Ok. I'm planning out how to spend my tax return next month, and one of the things I need to fix is my carburetor situation. Last Spring I bought one of the $150 Autozone quadrajets and have had endless problems with it. When I gave up working on it for the Winter, I still had gas running out of it all over the place.
I don't want to mess around with it anymore, so I'm looking for suggestions on what to replace it with. This will be purely street driving, but I still want to have fun with it.
I need recommendations for a carb for a Pontiac 350, stock 4bbl intake, easy to tune, not TOO expensive. I'm hoping for around the $300 range.
Is there any warranty? Most parts come with a one year so take it back and get another. Other than that it sounds like bad floats, stuck needle valve, loose screws holding the body together, along with bad gaskets between body sections. Edelbrock and Carter AFB are pretty user friendly and come with a tech line attached. You probably want to go with one smaller than 600 cfm.
I bought the "Autozone special" and had nothing but problems with it also. Even had to rebuild it after I bought it because of a defective float. I ended up buying a Barry Grant Road Demon Jr., vacuum secondary, 625 cfm. I'm glad I did. Slapped it on, adjusted the idle speed, adjusted the float levels, and instantly felt like I picked up 25 HP over the Quadrajet. I think they are going for $289 (plus shipping) also. The only downside is that the carb is so beautiful compared to the Qjet you don't want to put an air cleaner on it.
G.J. 68 350 Coupe "Can hear the Qjet legion calling Blasphemy already!"
Do you have you Road Demon carb on a stock manifold or aftermarket? I'd have to install a square-spread bore adapter plate and I'm worried about the air cleaner hitting the hood.
I belive Cliff Ruggles has Q-Jets in stock that he will taylor fit for your car and he is highly recomended but if originality is not a concern I would second the Demon carbs.
One problem with quads off the shelf is that you cannot get high performance primary jets and secondary metering rods and/or hangers with them.
Rather than wading through one of my mispelled rants, use a search engine to find articles about jets and metering rods. If you see pictures of the various sizes of metering rods and different ptiches of hangers, it becomes clear. The only problem is that you cannot find the high performance jets, rods, and hangers.
(I saw a mix of metering rods and jets on eBay. Eveyrthing was there exept for the high performance ones. The price was through the roof. Imagine the buyer when s/he found out that these were the low performance ones that you could get for free out of trash carbs.)

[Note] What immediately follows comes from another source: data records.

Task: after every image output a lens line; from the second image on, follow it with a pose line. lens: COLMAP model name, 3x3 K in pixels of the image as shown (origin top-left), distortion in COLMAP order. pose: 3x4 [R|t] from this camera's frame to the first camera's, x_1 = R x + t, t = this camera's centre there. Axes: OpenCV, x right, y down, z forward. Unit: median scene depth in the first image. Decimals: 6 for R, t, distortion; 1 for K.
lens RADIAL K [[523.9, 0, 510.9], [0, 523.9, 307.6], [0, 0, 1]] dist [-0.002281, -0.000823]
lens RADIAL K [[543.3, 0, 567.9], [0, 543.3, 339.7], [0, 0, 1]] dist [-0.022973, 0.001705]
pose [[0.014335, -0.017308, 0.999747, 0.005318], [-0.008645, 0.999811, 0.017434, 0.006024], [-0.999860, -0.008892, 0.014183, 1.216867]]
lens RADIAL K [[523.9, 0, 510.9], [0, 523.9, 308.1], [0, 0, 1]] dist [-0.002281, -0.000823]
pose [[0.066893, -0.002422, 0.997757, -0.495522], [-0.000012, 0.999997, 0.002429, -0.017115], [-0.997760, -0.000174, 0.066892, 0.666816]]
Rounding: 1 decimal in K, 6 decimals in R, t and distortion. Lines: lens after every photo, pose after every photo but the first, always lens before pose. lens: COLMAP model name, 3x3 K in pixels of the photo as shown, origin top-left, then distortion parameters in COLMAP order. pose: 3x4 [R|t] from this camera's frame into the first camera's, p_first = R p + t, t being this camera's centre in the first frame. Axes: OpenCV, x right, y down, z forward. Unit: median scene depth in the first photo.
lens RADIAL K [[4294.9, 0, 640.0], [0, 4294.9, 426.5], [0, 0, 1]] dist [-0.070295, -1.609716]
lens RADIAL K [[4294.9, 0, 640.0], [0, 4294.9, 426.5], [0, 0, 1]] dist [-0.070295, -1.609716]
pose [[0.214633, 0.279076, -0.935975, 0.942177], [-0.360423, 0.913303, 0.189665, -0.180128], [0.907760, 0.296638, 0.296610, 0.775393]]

This little known syndrome is probally the sole cause of the bad names of Quadrajets. I found the problem by pure luck, and I have never heard of anyone else finding the problem. If the "experts" are installing the jesus clip, and they are getting loading up complaints, this could be the cause. Before you give up on the quad, try this:
I had an intermittent loading up problem with my quad. I rebuilt it a bezillion times, along with a bezillion floats, all set at various levels.
On the last load up ever--around 1987--I took off the lid. When I touched the float, I noticed that the seat was sitting cadywampus, not sitting on its seat. The jesus clip--the wire clip that attaches the needle to the float--was making it bind. (I had replaced the jesus clip as many times as everything else.)
Because it's impossible for the needle to fall out, even if the car was upside down, I took the jesus clip out and tried the car. It has never loaded up since.
If anyone has a quad load up problem, I would strongly recommend that you remove the jesus clip. If someone could explain why the jesus clip is a nessessary part, I'd be more than willing to listen to their defense for keeping the part in service.